# parametrized curve

• Sep 9th 2008, 08:13 PM
dori1123
parametrized curve
I am taking a Differential Geometry class, and we started talking about parametrized curve. There is something I don't understand. A parametrized curve alpha(t) has the property that its second derivative is identically zero, then what can be said about alpha(t)? Can someone help?
• Sep 10th 2008, 08:12 AM
Laurent
In mechanics, one would say: if the acceleration (second derivative) is zero, then the speed is constant, and therefore the point moves along a line, uniformly.

In other words, $\alpha(t)=\alpha(0)+t\vec{v}$ for some vector $\vec{v}$.
• Sep 10th 2008, 06:11 PM
bkarpuz
Quote:

Originally Posted by dori1123
I am taking a Differential Geometry class, and we started talking about parametrized curve. There is something I don't understand. A parametrized curve alpha(t) has the property that its second derivative is identically zero, then what can be said about alpha(t)? Can someone help?

its a geodesic, this means, if you have two points $A$ and $B$ on the surface $M$, and $\alpha$ passes trought this points, then the shortest way on $M$ to travel from $A$ to $B$ is traveling trough the curve $\alpha$, provided that its a georesic, i.e. $\alpha^{\prime\prime}\equiv0$.

Note.

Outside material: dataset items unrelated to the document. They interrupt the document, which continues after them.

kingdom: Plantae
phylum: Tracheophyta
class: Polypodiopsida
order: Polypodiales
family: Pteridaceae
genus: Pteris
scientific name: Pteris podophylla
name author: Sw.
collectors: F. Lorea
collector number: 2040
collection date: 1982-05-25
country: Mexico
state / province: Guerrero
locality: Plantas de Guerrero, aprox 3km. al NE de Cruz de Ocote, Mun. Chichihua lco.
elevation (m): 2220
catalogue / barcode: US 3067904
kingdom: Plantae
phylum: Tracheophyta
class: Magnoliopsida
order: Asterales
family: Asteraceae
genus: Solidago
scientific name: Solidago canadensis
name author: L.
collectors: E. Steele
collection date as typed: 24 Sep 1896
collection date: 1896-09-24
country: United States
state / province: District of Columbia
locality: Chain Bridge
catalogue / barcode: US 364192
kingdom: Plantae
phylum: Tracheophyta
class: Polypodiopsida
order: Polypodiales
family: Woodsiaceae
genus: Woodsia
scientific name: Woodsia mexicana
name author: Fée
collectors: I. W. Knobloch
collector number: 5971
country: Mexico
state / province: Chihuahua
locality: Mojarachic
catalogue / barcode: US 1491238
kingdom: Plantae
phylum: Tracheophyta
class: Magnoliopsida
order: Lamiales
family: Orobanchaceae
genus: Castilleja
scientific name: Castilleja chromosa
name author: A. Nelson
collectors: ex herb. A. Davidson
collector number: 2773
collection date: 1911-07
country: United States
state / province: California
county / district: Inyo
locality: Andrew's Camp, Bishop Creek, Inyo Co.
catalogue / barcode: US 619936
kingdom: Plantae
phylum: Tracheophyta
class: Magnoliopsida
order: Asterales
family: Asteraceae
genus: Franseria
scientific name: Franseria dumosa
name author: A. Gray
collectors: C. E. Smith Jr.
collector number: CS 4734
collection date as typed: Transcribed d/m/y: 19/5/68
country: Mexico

Recall that on a plain, the shortest way to reach from $A$ to $B$ is the way combined combined by a line, which is obtained by solving the differential equation $\alpha^{\prime\prime}(t)=0\text{ for }t\in\mathbb{R}$. (Wink)
• Sep 10th 2008, 11:26 PM
Laurent
It depends indeed on what is meant by $\alpha''(t)$ in your Geometry class, dori1123.

If it is just the usual derivative in $\mathbb{R}^3$, then my first answer suffices.

It may however also denote the projection of $\alpha''(t)$ (defined in $\mathbb{R}^3$ the usual way) on the tangent plane of $\mathcal{M}$ at $\alpha(t)$. In this case, this is an "intrinsic way" (independent of the embedding of $\mathcal{M}$ in $\mathbb{R}^3$) to define the second derivative of the parametrized curve. It can be defined in an more general context using affine connections and is then denoted $\nabla_{\alpha'(t)}\alpha'(t)$. And $\nabla_{\alpha'(t)}\alpha'(t)=0$ is the equation of the geodesics, as bkarpuz writes.

On a surface in $\mathbb{R}^3$, geodesics are characterized by the fact that their acceleration lies in the orthogonal of the tangent plane: $\alpha''(t)\in T_{\alpha(t)}^\perp$. In other words, for geodesics, the projection of $\alpha''(t)$ on the tangent plane at $\alpha(t)$ is $0$.